Hi PAML users,
I am looking for positively selected sites in plant color genes and have a question about the output site classes in CodeML site models M2a, M8 (PAML 4.7a). My control file is based on the example HIVenvSweden dataset (thus, model = 0, NSsites = 0 1 2 7 8). I can replicate the results from the HIV example just fine. However, when I run my own data, the final site class for positively selected sites (in M2a, M8) is always w = 1.0000, never higher (such that w>1).

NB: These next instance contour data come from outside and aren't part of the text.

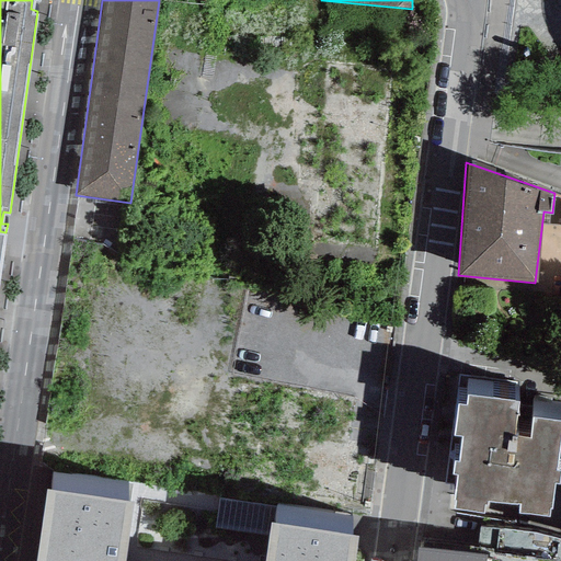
[(560,195),(554,193),(552,213),(550,229),(560,229),(560,195)]
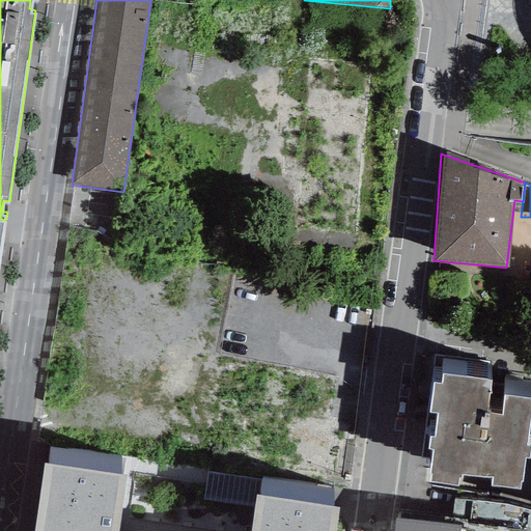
[(491,378),(442,370),(440,381),(430,380),(420,456),(428,458),(426,469),(429,469),(428,478),(456,482),(457,474),(460,474),(462,469),(492,472),(491,482),(519,485),(520,478),(522,479),(525,453),(530,454),(530,443),(526,442),(530,402),(530,394),(504,392),(502,412),(485,410),(491,378)]
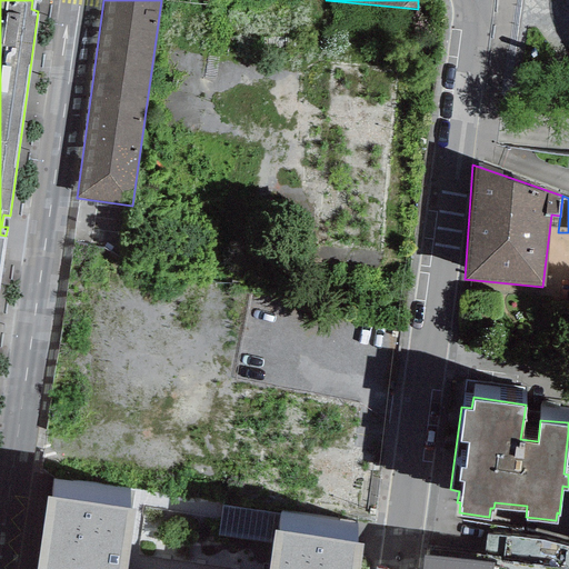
[(125,568),(135,506),(47,492),(35,568),(359,568),(363,540),(275,528),(268,568),(125,568)]
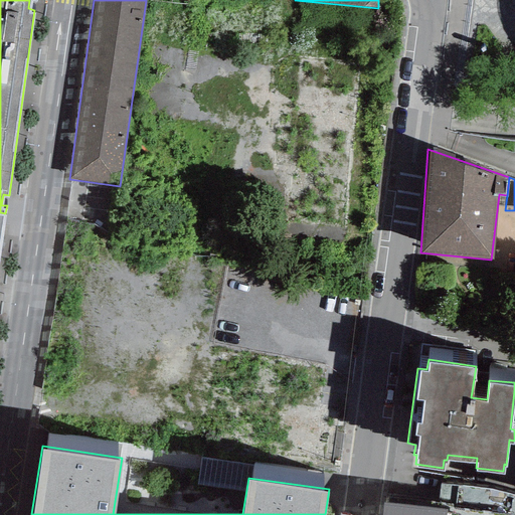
[(388,501),(383,501),(381,514),(512,514),(513,512),(389,496),(388,501)]
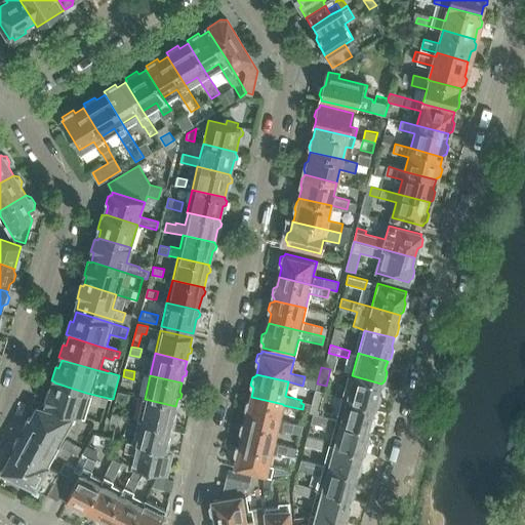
[(378,392),(380,384),(352,375),(346,399),(374,407),(374,406),(378,403),(380,396),(378,392)]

For example, the output for M2a has two w = 1.0000 classes, even though I would have expected both a neutral (w = 1.0000 p: 0.187) category AND a positive selection category (w>1, and if there was no positive selection, p: would equal 0.00).
Model M2a
dN/dS (w) for site classes (K=3)
p: 0.74765 0.18752
0.06483
w: 0.10420 1.00000
1.00000
Similarly, the output for M7, M8 are as follows, and there is no 11th category in M8 where w>1.0.
Model M7
dN/dS
(w) for site classes (K=10)
p: 0.10000 0.10000 0.10000
0.10000 0.10000 0.10000
0.10000 0.10000 0.10000
0.10000
w: 0.00061 0.00874
0.03020 0.06849 0.12659
0.20743 0.31426 0.45121
0.62451 0.84781
Model M8
dN/dS
(w) for site classes (K=11)
p: 0.09101 0.09101
0.09101 0.09101 0.09101
0.09101 0.09101 0.09101
0.09101 0.09101 0.08989
w: 0.00162 0.01263
0.03321 0.06354 0.10457
0.15811 0.22741 0.31857
0.44538 0.65602 1.00000
Bayes Empirical Bayes (BEB) analysis (Yang, Wong & Nielsen 2005. Mol. Biol. Evol. 22:1107-1118)
Positively selected sites (*: P>95%; **: P>99%)

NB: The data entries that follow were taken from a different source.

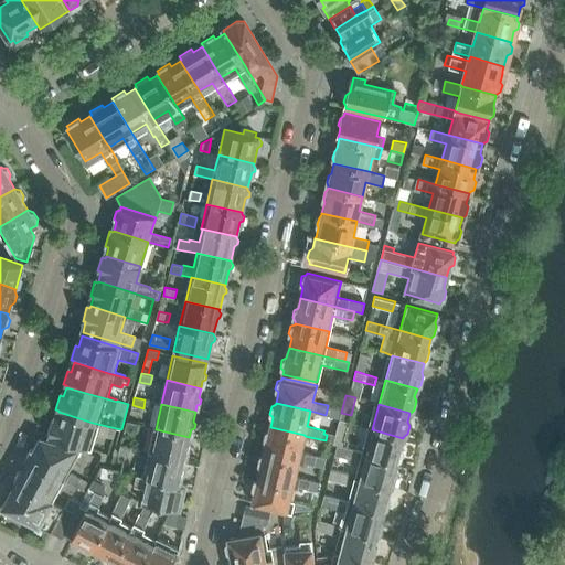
[(59,412),(55,422),(52,420),(48,434),(52,435),(51,438),(93,450),(97,435),(106,438),(107,436),(114,438),(116,428),(93,423),(59,412)]
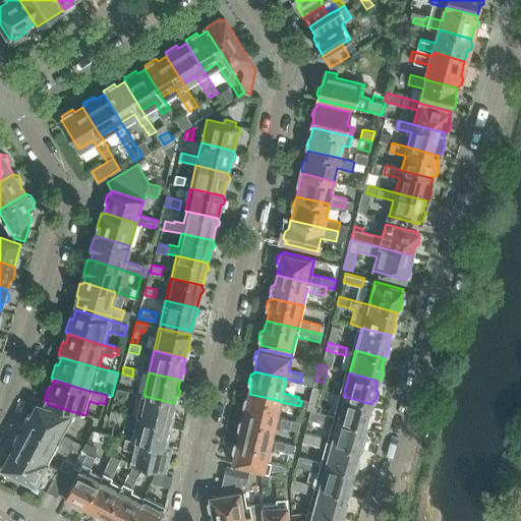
[(117,388),(116,396),(126,398),(127,390),(117,388)]
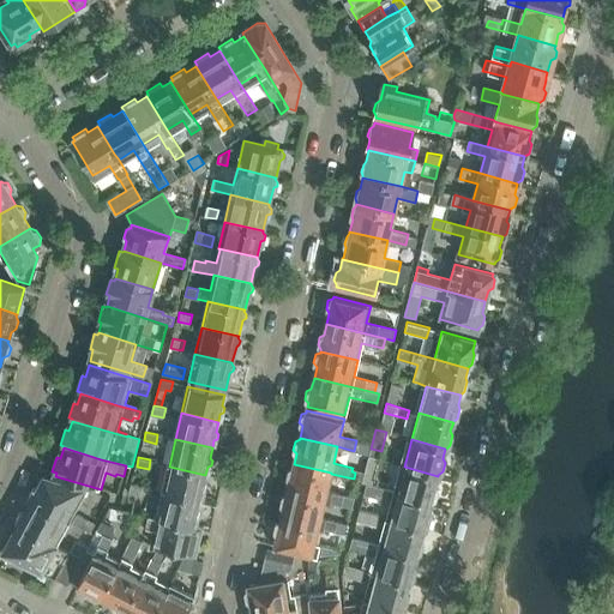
[(325,499),(325,500),(353,506),(359,481),(354,480),(354,479),(348,477),(347,482),(350,482),(348,495),(326,489),(331,474),(331,473),(294,464),(293,467),(288,468),(287,476),(289,481),(287,491),(325,499)]
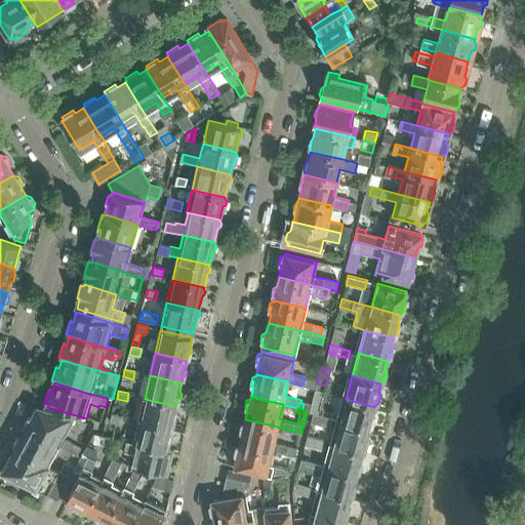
[(145,399),(139,420),(171,428),(172,421),(175,420),(176,416),(174,414),(175,406),(145,399)]
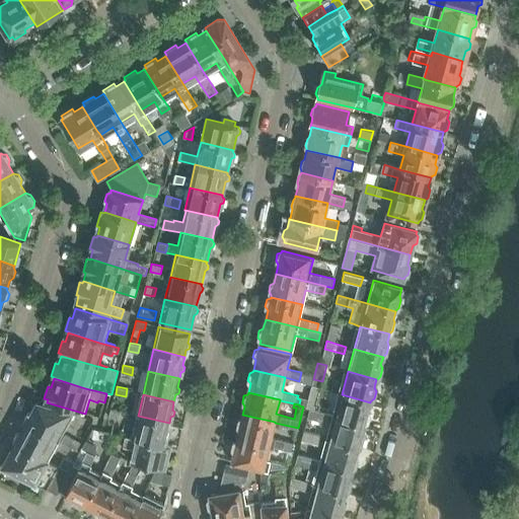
[(368,410),(370,402),(342,394),(336,417),(364,425),(367,422),(370,414),(368,410)]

Pr(w>1) post mean +- SE for w
18 T 0.590 1.764 +- 1.413
Is it simply the case that there is no significant positive selection detected, and so the output will never show a category where w>1? (e.g. In the case of M2a, is the third site class constrained to a value of w>1, so that if there’s no positive selection and if codeml doesn’t estimate an w value of >1, then it automatically outputs exactly 1.0000 again?)
If anyone has any thoughts on this, that would be much appreciated - thanks!